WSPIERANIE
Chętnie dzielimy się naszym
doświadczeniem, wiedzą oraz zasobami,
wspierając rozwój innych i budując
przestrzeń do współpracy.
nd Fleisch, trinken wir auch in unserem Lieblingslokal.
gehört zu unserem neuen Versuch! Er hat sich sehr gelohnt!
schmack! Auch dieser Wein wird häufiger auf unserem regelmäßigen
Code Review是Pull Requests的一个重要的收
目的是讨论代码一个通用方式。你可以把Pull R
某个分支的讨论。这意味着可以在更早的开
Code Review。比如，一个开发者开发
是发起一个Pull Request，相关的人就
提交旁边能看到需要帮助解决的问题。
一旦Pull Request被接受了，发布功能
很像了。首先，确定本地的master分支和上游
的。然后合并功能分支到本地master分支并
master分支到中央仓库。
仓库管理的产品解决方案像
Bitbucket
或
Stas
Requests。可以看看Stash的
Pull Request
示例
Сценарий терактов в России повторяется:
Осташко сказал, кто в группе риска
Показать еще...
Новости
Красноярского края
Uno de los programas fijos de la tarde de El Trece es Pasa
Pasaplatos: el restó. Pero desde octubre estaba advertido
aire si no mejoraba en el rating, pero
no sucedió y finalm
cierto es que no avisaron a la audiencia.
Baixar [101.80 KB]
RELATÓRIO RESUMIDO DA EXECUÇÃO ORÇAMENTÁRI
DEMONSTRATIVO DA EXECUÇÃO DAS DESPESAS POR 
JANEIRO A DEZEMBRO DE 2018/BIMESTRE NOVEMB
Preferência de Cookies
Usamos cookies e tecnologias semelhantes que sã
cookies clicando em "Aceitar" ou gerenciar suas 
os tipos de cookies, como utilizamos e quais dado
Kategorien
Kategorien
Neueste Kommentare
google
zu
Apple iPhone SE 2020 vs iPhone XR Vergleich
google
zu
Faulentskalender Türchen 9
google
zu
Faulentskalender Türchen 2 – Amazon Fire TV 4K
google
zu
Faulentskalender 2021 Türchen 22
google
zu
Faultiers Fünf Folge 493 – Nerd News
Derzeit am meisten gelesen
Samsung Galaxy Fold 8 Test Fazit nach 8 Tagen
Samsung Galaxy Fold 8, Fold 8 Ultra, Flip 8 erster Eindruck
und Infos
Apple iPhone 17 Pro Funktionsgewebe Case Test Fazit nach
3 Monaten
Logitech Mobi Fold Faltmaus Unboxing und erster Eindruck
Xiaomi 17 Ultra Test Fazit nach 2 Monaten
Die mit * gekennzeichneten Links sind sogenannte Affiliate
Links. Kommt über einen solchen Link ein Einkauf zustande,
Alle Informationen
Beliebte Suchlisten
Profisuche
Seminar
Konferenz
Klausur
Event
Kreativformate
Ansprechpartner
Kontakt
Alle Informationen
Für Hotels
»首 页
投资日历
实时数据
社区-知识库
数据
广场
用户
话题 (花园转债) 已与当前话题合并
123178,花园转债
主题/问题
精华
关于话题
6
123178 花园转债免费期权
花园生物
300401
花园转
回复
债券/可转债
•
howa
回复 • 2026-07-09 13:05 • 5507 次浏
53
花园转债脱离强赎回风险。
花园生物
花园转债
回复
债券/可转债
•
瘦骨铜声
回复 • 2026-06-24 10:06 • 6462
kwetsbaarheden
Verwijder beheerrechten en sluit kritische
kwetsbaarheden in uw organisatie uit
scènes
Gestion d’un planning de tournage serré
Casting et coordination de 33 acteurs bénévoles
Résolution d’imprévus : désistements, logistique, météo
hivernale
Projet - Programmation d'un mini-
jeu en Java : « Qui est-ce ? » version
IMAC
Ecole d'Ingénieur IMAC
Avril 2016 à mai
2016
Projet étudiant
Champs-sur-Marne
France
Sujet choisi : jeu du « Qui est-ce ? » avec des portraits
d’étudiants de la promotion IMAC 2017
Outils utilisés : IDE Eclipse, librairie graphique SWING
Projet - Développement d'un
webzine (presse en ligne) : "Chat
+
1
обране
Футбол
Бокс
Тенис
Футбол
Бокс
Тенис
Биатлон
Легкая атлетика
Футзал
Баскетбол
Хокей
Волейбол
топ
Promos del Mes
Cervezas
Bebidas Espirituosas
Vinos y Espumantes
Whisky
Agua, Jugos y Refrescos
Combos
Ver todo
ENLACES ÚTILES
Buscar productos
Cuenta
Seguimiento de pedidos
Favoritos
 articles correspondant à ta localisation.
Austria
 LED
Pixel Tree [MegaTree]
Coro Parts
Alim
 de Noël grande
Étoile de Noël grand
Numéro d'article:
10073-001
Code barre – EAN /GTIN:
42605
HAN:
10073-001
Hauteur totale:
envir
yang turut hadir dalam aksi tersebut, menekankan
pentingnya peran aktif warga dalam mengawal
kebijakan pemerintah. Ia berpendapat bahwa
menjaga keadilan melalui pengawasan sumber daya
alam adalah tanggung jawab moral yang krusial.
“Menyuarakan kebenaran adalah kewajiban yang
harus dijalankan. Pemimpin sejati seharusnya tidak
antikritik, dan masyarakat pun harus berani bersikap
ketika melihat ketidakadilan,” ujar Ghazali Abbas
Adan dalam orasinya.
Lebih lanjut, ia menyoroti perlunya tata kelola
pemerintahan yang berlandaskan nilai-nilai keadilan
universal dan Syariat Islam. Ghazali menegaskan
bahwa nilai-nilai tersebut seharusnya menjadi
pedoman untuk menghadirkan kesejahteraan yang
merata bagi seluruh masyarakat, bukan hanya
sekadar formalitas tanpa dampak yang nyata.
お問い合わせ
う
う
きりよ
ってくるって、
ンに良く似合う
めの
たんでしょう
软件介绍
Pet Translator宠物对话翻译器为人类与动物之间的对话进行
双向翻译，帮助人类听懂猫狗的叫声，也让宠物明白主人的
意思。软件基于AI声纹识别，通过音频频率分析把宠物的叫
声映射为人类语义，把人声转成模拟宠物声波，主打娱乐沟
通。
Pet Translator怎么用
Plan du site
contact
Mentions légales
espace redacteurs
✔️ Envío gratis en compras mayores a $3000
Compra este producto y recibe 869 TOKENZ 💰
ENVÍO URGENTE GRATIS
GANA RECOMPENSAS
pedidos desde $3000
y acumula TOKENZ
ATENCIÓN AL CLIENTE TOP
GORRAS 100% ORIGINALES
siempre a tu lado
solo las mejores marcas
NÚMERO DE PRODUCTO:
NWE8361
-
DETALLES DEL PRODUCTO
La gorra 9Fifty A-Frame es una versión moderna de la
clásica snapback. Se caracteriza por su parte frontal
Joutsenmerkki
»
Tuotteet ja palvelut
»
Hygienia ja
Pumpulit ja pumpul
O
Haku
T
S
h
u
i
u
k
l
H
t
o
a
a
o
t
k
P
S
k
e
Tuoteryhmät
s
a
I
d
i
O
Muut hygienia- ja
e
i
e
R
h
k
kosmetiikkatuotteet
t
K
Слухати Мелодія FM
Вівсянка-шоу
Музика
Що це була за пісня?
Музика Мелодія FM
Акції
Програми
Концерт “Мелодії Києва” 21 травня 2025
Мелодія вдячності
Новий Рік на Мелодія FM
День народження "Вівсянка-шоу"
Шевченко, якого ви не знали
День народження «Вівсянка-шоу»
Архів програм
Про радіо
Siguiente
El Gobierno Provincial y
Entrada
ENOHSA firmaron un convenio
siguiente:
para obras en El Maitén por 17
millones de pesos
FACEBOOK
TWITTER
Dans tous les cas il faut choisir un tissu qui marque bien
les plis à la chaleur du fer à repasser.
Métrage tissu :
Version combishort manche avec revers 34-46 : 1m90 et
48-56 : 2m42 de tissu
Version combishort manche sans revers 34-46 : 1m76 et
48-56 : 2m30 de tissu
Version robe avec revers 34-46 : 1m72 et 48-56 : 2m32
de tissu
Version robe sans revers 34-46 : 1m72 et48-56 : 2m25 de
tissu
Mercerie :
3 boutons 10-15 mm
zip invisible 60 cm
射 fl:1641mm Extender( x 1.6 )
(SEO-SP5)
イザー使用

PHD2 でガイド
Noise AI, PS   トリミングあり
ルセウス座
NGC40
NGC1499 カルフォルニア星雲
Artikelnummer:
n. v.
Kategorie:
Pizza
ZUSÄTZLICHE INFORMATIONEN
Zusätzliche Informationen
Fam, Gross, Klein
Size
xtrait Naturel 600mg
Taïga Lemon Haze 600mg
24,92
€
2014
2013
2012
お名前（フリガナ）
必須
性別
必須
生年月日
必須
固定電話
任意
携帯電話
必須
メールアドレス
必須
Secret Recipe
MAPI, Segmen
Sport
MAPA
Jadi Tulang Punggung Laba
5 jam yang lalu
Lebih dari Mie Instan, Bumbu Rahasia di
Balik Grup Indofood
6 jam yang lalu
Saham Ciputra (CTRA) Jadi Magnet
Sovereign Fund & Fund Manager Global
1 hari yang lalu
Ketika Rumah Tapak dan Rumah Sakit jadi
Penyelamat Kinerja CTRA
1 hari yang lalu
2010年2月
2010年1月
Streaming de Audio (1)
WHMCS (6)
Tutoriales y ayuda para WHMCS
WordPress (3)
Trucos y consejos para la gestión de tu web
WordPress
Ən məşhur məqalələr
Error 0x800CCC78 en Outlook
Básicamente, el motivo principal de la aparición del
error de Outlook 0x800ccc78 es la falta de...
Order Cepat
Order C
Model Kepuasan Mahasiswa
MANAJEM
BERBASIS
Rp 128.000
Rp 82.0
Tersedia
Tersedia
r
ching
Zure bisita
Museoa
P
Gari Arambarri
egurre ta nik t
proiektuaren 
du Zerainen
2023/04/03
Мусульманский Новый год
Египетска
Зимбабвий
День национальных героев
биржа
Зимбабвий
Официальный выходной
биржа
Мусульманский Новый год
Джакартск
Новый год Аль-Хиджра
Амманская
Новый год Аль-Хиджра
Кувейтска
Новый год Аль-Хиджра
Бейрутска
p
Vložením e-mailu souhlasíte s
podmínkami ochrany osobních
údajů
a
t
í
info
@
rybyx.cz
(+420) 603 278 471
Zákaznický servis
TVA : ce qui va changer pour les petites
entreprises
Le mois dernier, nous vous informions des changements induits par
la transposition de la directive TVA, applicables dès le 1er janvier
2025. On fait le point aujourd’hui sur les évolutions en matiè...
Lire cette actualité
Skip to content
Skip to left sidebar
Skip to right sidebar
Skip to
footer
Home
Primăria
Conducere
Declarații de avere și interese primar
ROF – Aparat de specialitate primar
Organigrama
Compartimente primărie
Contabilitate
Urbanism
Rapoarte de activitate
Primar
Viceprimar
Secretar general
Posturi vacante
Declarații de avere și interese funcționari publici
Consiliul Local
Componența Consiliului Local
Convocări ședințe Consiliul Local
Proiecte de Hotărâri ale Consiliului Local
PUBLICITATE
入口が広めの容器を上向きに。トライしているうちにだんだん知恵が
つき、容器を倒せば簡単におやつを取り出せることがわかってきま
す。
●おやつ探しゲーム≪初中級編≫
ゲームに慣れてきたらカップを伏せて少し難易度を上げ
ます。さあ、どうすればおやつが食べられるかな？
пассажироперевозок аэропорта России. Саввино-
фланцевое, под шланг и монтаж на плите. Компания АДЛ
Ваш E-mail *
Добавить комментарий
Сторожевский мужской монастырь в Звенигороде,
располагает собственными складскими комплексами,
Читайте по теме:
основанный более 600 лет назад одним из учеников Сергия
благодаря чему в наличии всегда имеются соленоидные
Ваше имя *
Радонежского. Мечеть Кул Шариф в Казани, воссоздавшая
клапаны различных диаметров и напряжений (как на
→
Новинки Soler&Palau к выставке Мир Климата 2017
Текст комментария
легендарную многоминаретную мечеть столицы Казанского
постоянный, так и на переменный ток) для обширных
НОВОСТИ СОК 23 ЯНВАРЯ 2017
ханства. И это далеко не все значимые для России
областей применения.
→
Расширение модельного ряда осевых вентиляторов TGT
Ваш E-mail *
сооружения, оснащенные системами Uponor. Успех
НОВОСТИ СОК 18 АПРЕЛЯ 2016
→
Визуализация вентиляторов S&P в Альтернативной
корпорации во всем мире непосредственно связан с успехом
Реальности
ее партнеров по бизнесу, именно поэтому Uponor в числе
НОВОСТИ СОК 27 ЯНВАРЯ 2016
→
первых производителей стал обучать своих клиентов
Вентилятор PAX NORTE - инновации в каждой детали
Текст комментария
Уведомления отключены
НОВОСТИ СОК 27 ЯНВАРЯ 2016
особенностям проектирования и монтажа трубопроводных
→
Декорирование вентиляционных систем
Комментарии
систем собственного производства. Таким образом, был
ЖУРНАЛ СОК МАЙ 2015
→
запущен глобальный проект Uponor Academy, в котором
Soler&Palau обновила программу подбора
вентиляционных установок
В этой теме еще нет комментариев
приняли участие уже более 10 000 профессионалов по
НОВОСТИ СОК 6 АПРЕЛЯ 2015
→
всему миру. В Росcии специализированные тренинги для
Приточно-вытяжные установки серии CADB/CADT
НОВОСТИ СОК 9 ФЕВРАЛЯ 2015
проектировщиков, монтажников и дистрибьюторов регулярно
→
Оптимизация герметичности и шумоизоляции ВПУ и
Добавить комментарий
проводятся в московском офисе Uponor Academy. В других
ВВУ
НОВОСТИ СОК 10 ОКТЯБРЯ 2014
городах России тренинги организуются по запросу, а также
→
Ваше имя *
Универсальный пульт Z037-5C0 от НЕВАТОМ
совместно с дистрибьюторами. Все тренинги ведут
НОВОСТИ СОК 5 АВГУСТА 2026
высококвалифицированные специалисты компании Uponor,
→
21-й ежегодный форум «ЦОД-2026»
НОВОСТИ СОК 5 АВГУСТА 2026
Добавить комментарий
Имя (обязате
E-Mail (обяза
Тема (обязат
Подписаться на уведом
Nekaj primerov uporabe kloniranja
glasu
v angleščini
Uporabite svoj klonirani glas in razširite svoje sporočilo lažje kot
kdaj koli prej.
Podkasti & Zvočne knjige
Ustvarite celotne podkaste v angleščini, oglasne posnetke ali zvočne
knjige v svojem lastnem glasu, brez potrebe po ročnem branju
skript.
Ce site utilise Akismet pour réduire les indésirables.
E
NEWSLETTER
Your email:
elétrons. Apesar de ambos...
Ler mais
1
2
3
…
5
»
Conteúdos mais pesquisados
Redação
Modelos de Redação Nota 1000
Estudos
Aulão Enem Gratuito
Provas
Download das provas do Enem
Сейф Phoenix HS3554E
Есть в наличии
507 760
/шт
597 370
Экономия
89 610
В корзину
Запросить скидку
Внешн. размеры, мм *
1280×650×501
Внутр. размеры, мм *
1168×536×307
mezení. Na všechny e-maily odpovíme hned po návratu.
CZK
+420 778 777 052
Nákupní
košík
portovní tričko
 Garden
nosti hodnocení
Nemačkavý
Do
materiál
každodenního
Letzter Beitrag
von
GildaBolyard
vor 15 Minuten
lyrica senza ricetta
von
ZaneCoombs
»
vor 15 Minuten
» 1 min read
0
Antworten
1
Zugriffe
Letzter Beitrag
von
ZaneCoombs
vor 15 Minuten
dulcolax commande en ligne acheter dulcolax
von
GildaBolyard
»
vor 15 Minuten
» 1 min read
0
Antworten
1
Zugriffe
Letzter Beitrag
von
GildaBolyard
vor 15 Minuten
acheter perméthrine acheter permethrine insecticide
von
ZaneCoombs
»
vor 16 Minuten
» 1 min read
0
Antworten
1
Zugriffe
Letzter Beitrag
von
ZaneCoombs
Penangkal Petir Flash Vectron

| WHAT YOU NEED TO DO |
Set down only the lines above that fall between the line holding "du Zerainen" and the line holding "Zákaznický servis", inclusive, keeping each exact.

| YOUR RESPONSE |
du Zerainen
2023/04/03
Мусульманский Новый год
Египетска
Зимбабвий
День национальных героев
биржа
Зимбабвий
Официальный выходной
биржа
Мусульманский Новый год
Джакартск
Новый год Аль-Хиджра
Амманская
Новый год Аль-Хиджра
Кувейтска
Новый год Аль-Хиджра
Бейрутска
p
Vložením e-mailu souhlasíte s
podmínkami ochrany osobních
údajů
a
t
í
info
@
rybyx.cz
(+420) 603 278 471
Zákaznický servis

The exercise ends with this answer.